• 阅读节选
◆ ◆ ◆
Construction and value of a vestibular function calibration test recognition model based on dual-stream ViT and ConvNeXt architecture

  • 摘要:
    目的 构建一种基于双流架构的深度学习模型,提高眼震视图校准试验结果的判读准确性,同时实现对扫视欠冲波形的有效识别。
    方法 通过结合视觉transformer(vision transformer, ViT)与改进型ConvNeXt卷积网络,构建跨模态特征融合的前庭功能校准识别模型。模型采用轨迹图和空间分布图作为输入源,通过多任务学习框架对校准数据进行分类判断,并对欠冲波形进行直接判定。
    结果 模型在判断校准配合程度方面表现优秀,左向、中部、右向校准的准确度、 灵敏度、特异度均大于90%,且AUC均接近0.99,最佳准确度97.66%(中部校准)、最佳灵敏度98.98%(中部校准)、最佳特异度96.87%(右向校准),最大AUC为0.997(右向校准)。模型识别欠冲波形表现良好,准确度87.50%、灵敏度89.66%、特异度85.71%,F1评分86.67%,AUC为0.931。
    结论 基于ViT+ConvNeXt构建的模型能有效提高前庭功能校准试验结果的判读准确性,同时能识别欠冲波形,为校准试验结果判读及欠冲波形识别提供新的方案。

     

    Abstract:
    Objective To improve the efficiency and accuracy of videonystagmography calibration test results while enabling effective recognition of saccadic undershoot waveform by developing a dual-stream architecture-based deep learning model.
    Methods A vestibular function calibration test recognition model with cross-modal feature fusion was constructed by integrating vision transformer (ViT) and a modified ConvNeXt convolutional network. The model utilized trajectory pictures and spatial distribution maps as inputs, employed a multi-task learning framework to classify calibration data, and to directly evaluate undershoot waveform.
◆ ◆ ◆
• 源数据
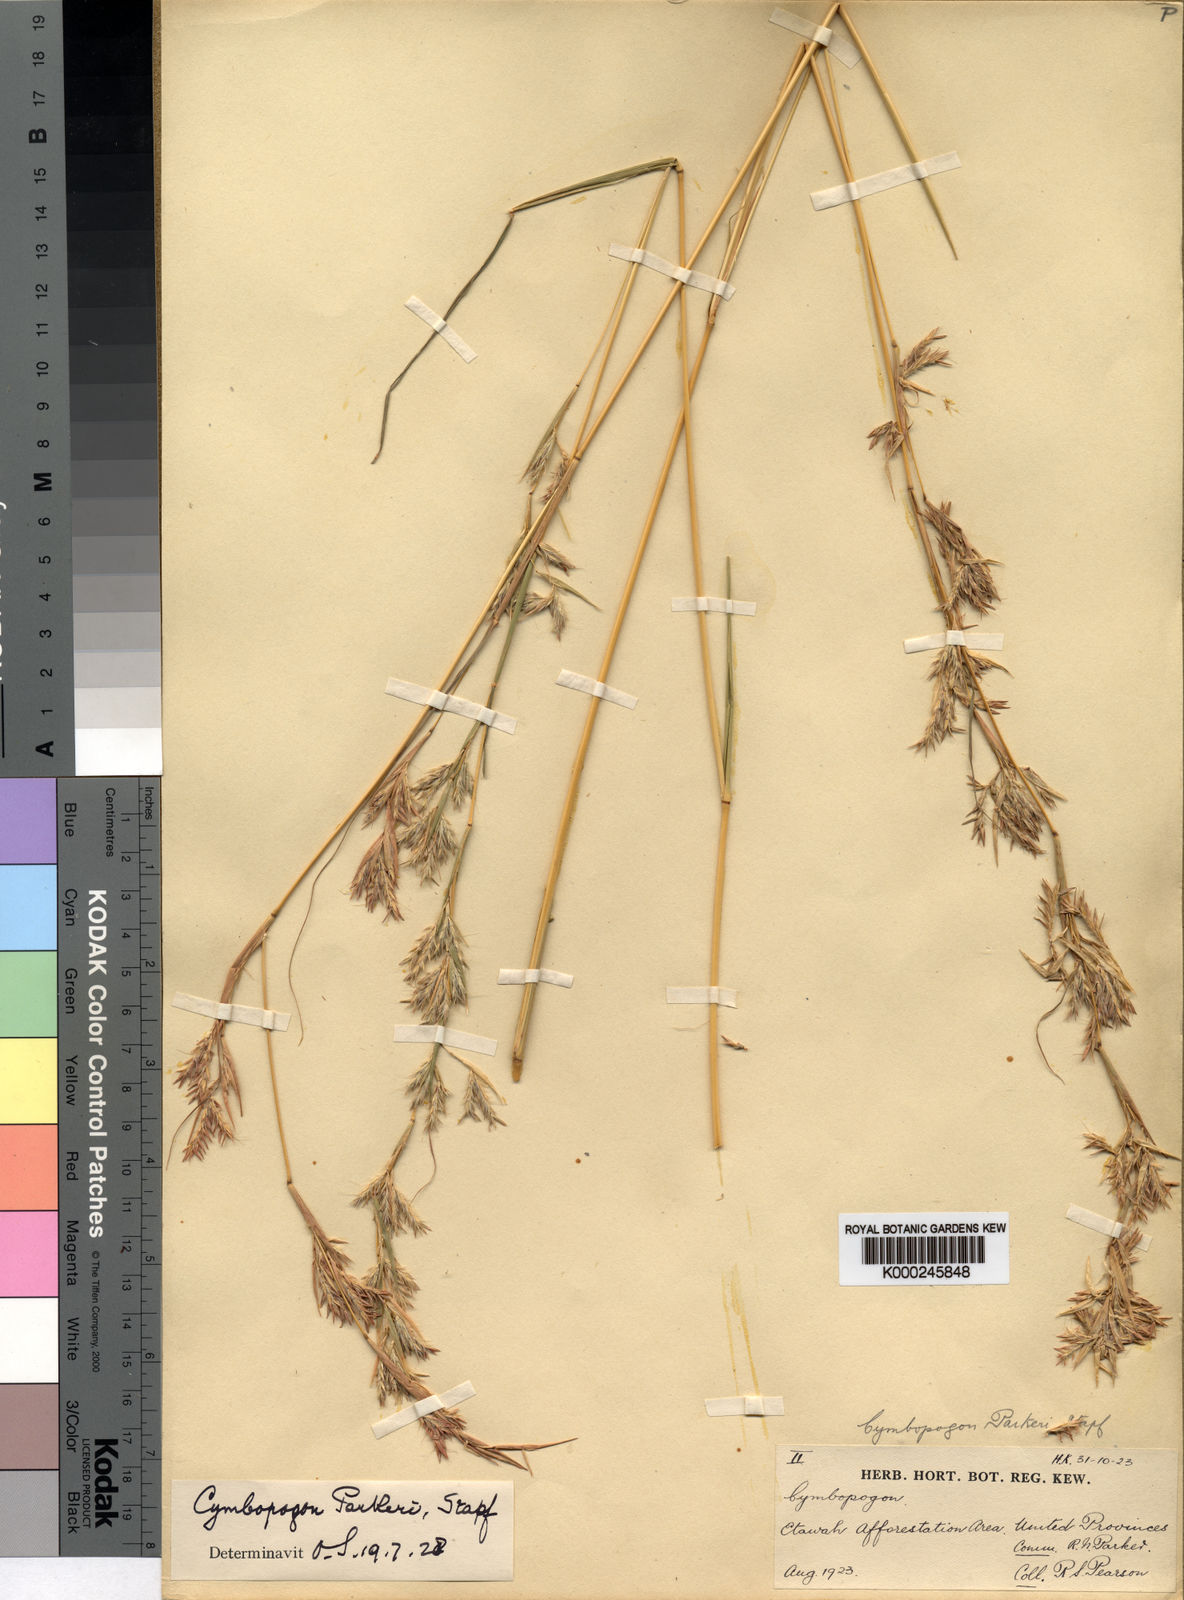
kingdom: Plantae
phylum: Tracheophyta
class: Liliopsida
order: Poales
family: Poaceae
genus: Cymbopogon
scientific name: Cymbopogon commutatus
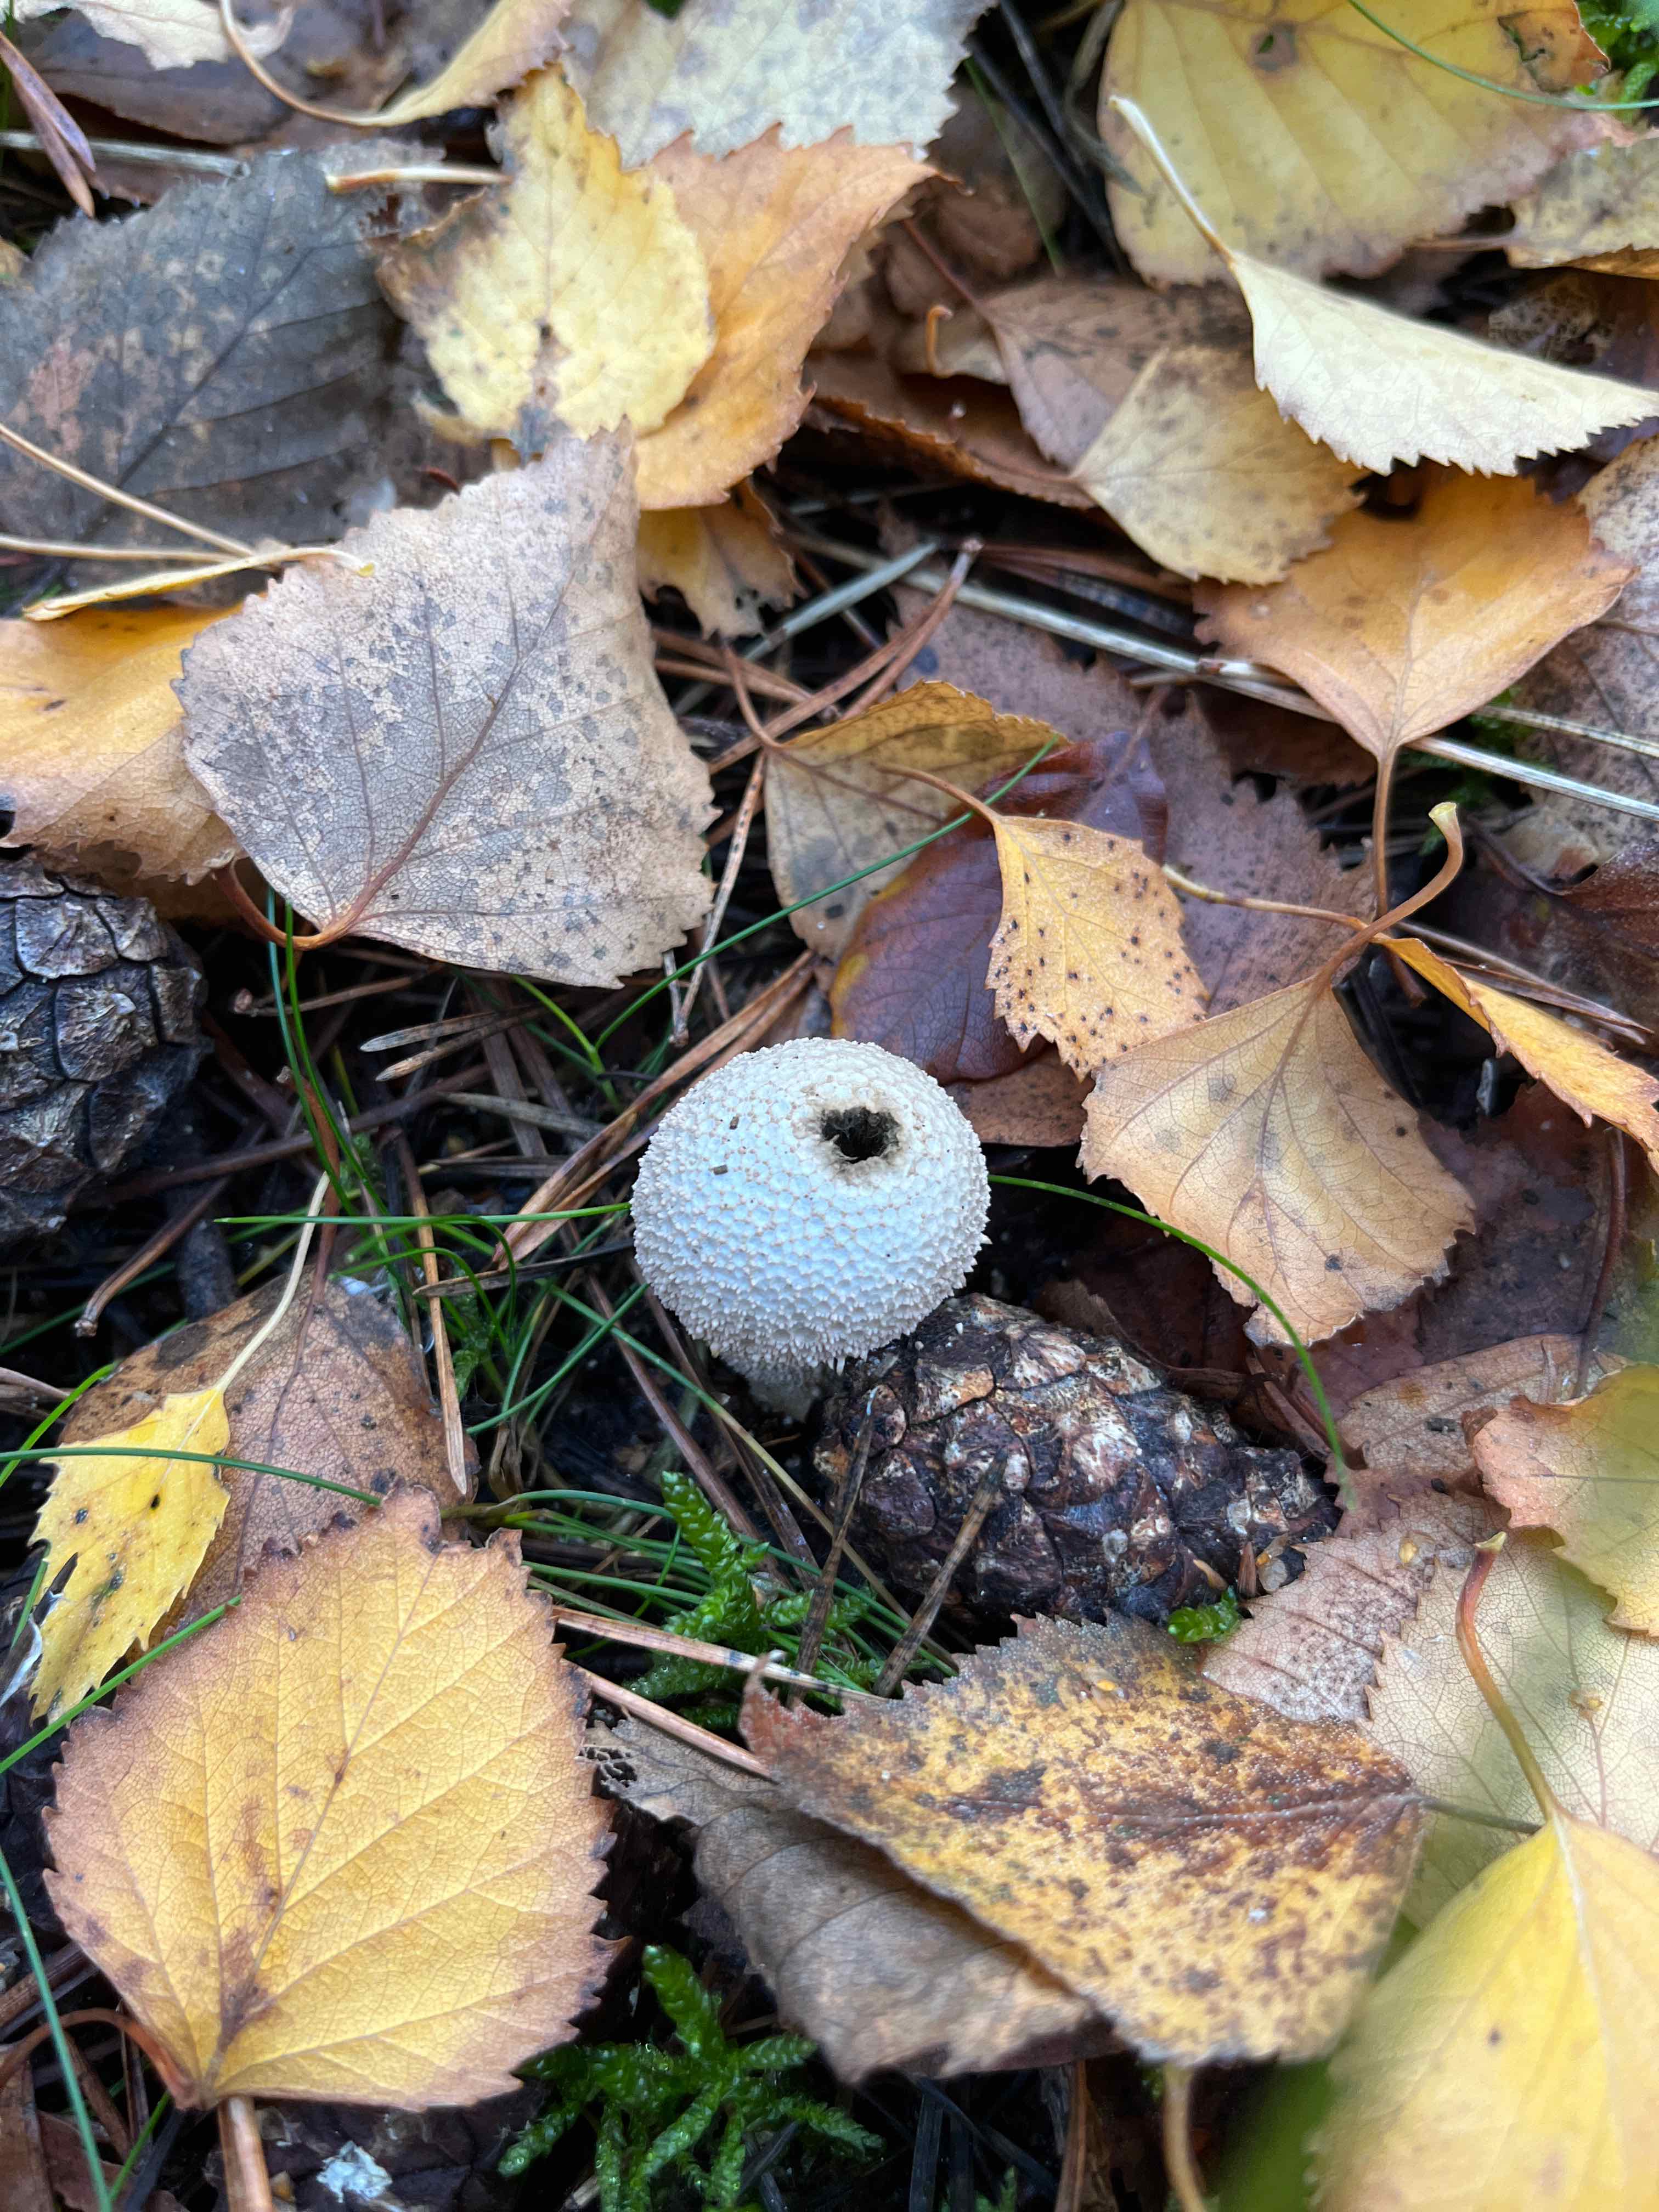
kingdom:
◆ ◆ ◆
• 任务列表
• A. 根据前庭功能校准识别模型的摘要,哪一种校准的准确度最高,数值是多少?
• B. 请接着前庭功能校准识别模型的摘要,从最后一句之后往下续写。

• 参考答案
• A. 中部校准的准确度最高,为97.66%。

• B.
    Results The model showed outstanding performance in assessing calibration compliance. The accuracy, sensitivity, specificity of the model in left side, middle, and right side were all greater than 90%, and AUC values were all greater than 0.99, with 97.66% of optimal accuracy (middle), 98.98% of optimal sensitivity (middle), 96.87% of optimal specificity (right side), and 0.997 of AUC (right side). The model also showed promising performance in undershoot waveform recognition with 87.50% of accuracy, 89.66% of sensitivity, 85.71% of specificity, 86.67% of F1 score, and 0.931 of AUC.
    Conclusions The proposed method not only significantly enhances the efficiency and accuracy of calibration test results, but also provides a novel solution for undershoot waveform recognition.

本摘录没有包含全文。